Deshaun Watson certainly has some sort of massage fetish.
There is no reason you need to be massaged by 66 random women if you are a professional athlete. The fact that many of them weren’t even licensed says he was just trying to cheat and get his rocks off. He has maintained nothing happened in his massage sessions that weren’t consensual, but it is becoming harder to believe all these women are lying considering the New York Times has tracked down multiple women who aren’t suing Watson which confirms a lot of what the women who are suing Watson have said about him.
Here are just a few examples of that.
The Times’s reporting found that he booked appointments with at least 66 different women in just the 17 months from fall 2019 through spring 2021. A few of these additional women, speaking publicly for the first time, described experiences that undercut Watson’s insistence that he was only seeking professional massage therapy.
One woman, who did not sue Watson or complain to the police, told The Times that he was persistent in his requests for sexual acts during their massage, including “begging” her to put her mouth on his penis.
She described how he tried to build up to sexual acts, starting with his request that she work on his behind and go higher up on his inner thighs, which put her hands uncomfortably close to his testicles. When he flipped over, she said, he was exposed with an erection, but she refused his requests for oral sex.
Most of the women Watson saw for massages did not sue or call the police. But even some who did not complain said Watson came looking for sex.
The woman who sold bottles of cleanser to Watson had a few appointments with him during the summer of 2020. This aesthetician, who spoke on condition of anonymity to protect her privacy, told Watson when he booked an appointment that she was licensed only to give him a back facial. But she said in an interview with The Times that he got fully undressed and directed her toward his groin. While she said there was no sexual contact, she believed that he was seeking more than a professional massage.

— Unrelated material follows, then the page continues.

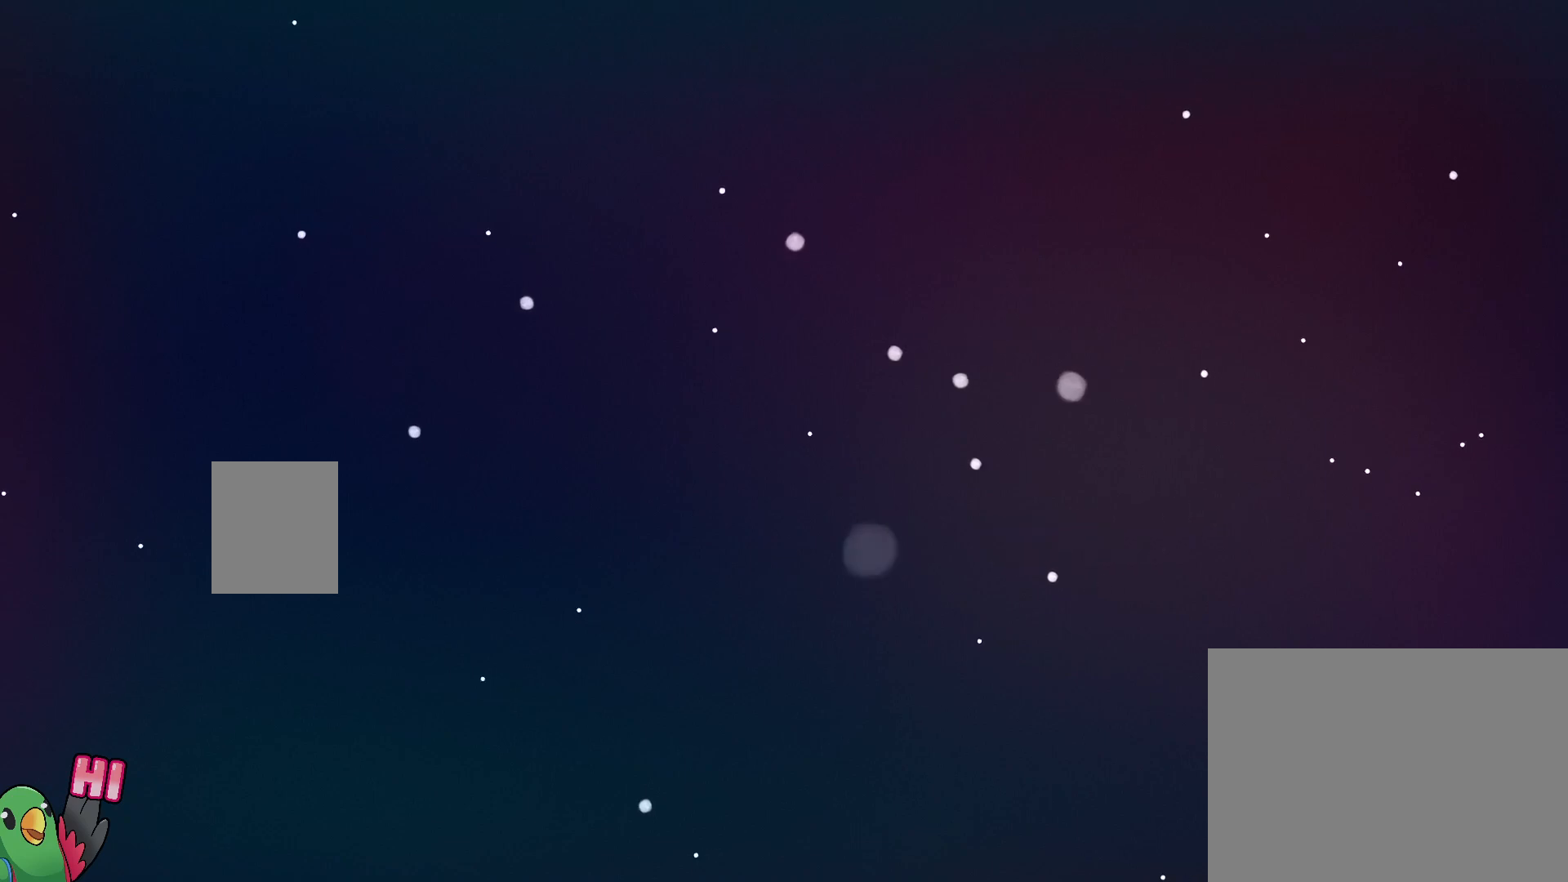
{"dt_ms": 500, "buttons": [], "left_stick": "center", "right_stick": "center", "events": []}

Watson and his lawyers have said he was only seeking massages. The lawyers have acknowledged that Watson had sexual contact with three of the women who have sued him. But the sexual acts took place after the massages, they said, and were initiated by the women. Asked whether he was asserting that Watson never had sexual contact with any other massage therapists, Hardin didn’t respond.
Another woman who spoke to The Times, a physical therapist who did not sue Watson, said he initiated sexual contact in all three of their appointments.
This woman, who spoke on condition of anonymity to protect her privacy, said in an interview she began by working on Watson’s back. But when he flipped over, she said his demeanor and voice changed, and he began aggressively dictating where he wanted her to touch him. In their first session, she said he got into the happy baby yoga pose — on his back with his feet in his hands — and asked her to massage between his testicles and anus. She laughed off the request but said he grabbed her wrist and put her hand there.
The woman said Watson twice initiated sexual intercourse, once by pulling down the scrubs she was wearing. She and Watson knew each other from around town and were on friendly terms, and she admitted she let him proceed with these sexual acts. “I just didn’t know how to tell him no,” she said.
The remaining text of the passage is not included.